BJP Vs AAP – A tale of two campaigns

Naresh Gupta, CSO & Managing Partner, BangInTheMiddle (BITM), analyses the poll campaigns of the Aam Aadmi Party and the Bharatiya Janata Party for the recently held Delhi Assembly Elections and what the AAP did right vis-a-vis where the BJP faltered. 

The Delhi Assembly poll results are out and Aam Aadmi Party (AAP) has done what many thought was unthinkable. They have repeated a sweep of unprecedented scale. Sweeps are rare; a sweep that happens in a span of 5 years is rarer than sighting a blue moon! 

To start with, it was clear that AAP has an upper hand in Delhi. There wasn’t any kind of anger to them, the common Delhi’ite loved what the party had delivered and the new improved Kejriwal was getting more love than a year earlier. The BJP had to mount a challenge to counter this and move the votes away from AAP. 

The BJP campaign was desperate, abrasive and had a street fighter tonality. It questioned the choice Delhi made 5 years back and asked them to not repeat the mistake. Large parts of the creative in their campaign were dark, with black and white pictures and an angry tonality. What the BJP forgot was that their brand is about inspiration. They have made Indians proud of Indianness. Their narrative in the past Lok Sabha election was of positivity and hope. The indications were clear that the campaign isn’t connecting and that the party needs a new narrative. They did just that by upping the rhetoric and not getting inspirational. This is where the campaign just fizzled out and by the time the polling day came, the campaign wasn’t making the AAP voters question their choice.

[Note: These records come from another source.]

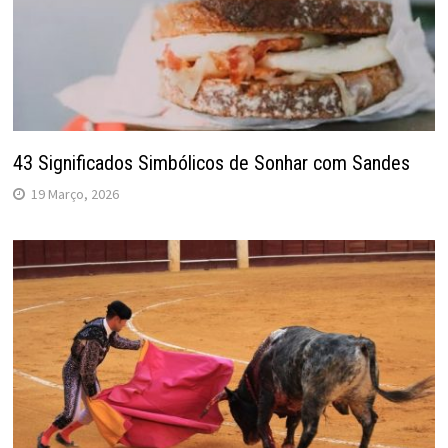
43 Significados Simbólicos de Sonhar com Sandes
19 Março, 2026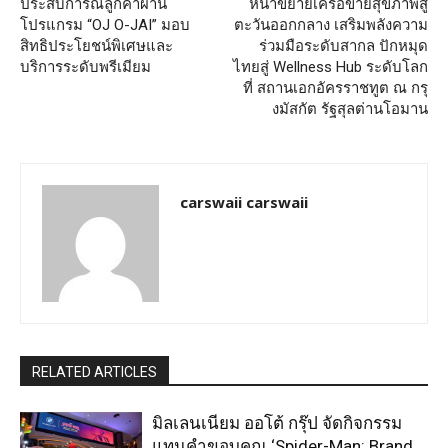
ประสบการณ์ลูกค้าผ่าน
หน้าขยายเครือข่ายสุขภาพสู่
โปรแกรม “OJ O-JAI” มอบ
ตะวันออกกลาง เสริมพลังความ
สิทธิประโยชน์พิเศษและ
ร่วมมือระดับสากล ปักหมุด
บริการระดับพรีเมียม
ไทยสู่ Wellness Hub ระดับโลก
ที่ สถานเอกอัครราชทูต ณ กรุ
งมัสกัต รัฐสุลต่านโอมาน
carswaii carswaii
RELATED ARTICLES
มิลเลนเนียม ออโต้ กรุ๊ป จัดกิจกรรม
แทนคำขอบคุณ ‘Spider-Man: Brand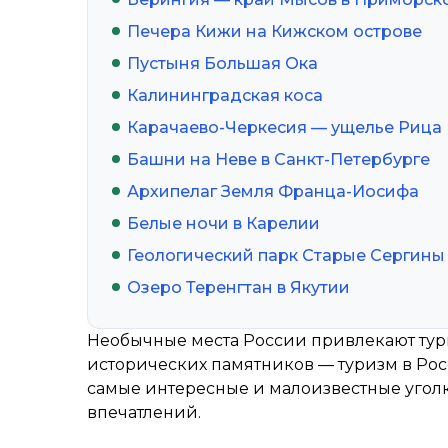
Печера Кижи на Кижском острове
Пустыня Большая Ока
Калининградская коса
Карачаево-Черкесия — ущелье Рица
Башни на Неве в Санкт-Петербурге
Архипелаг Земля Франца-Иосифа
Белые ночи в Карелии
Геологический парк Старые Сергины 
Озеро Теренгтан в Якутии
Необычные места России привлекают тури
исторических памятников — туризм в Рос
самые интересные и малоизвестные угол
впечатлений.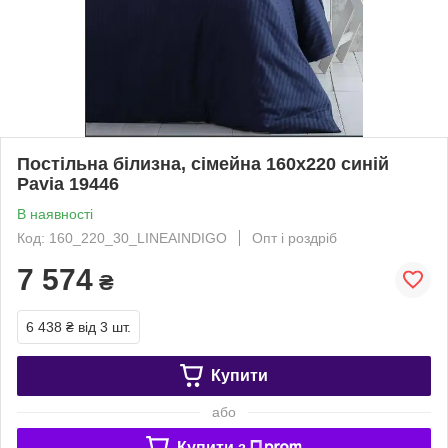
Постільна білизна, сімейна 160х220 синій
Pavia 19446
В наявності
Код: 160_220_30_LINEAINDIGO
Опт і роздріб
7 574
₴
6 438 ₴
від 3 шт.
Купити
або
Купити з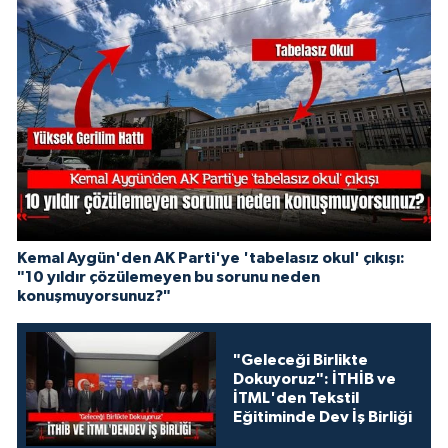
Kemal Aygün'den AK Parti'ye 'tabelasız okul' çıkışı:
"10 yıldır çözülemeyen bu sorunu neden
konuşmuyorsunuz?"
"Geleceği Birlikte
Dokuyoruz": İTHİB ve
İTML'den Tekstil
Eğitiminde Dev İş Birliği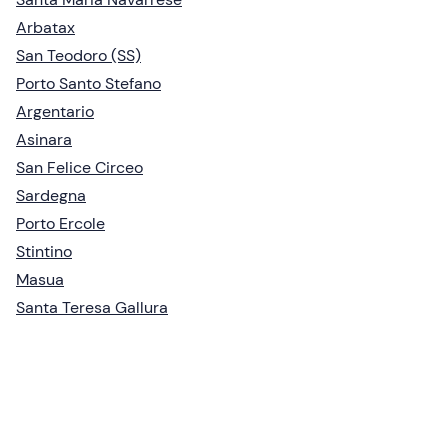
Arbatax
San Teodoro (SS)
Porto Santo Stefano
Argentario
Asinara
San Felice Circeo
Sardegna
Porto Ercole
Stintino
Masua
Santa Teresa Gallura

The AAP campaign, in contrast, was positive, happy and sometimes even cheeky. The campaign borrowed from popular culture and made people look at the party with a sense of positivity. The campaign almost ignored what the BJP’s campaign was saying and continued to focus on what the party had delivered in the last 5 years. The digital campaign they ran was also only about themselves and they never joined any conversation with the rivals. They over-invested on Facebook and didn’t do what the rival parties do on Twitter. And despite the overwhelming chatter on social media about a variety of issues, the AAP handles didn’t join the conversation. They took a considered call. The positive tonality of the campaign did help in keeping the narrative positive and happy. 

As in every election campaign, the real campaign tonality was on display in election rallies and speeches and not on just the media campaign. This is where real politics was on display and not everything on display was in good taste. Both the parties played the religion card to the hilt. Maybe no election in India can ever be fought without religious overtones. 

Looking back, this much is clear – the new voters in India do respond to positive, inspirational tonality of a party campaign and don’t always make a choice based on anger or dissatisfaction.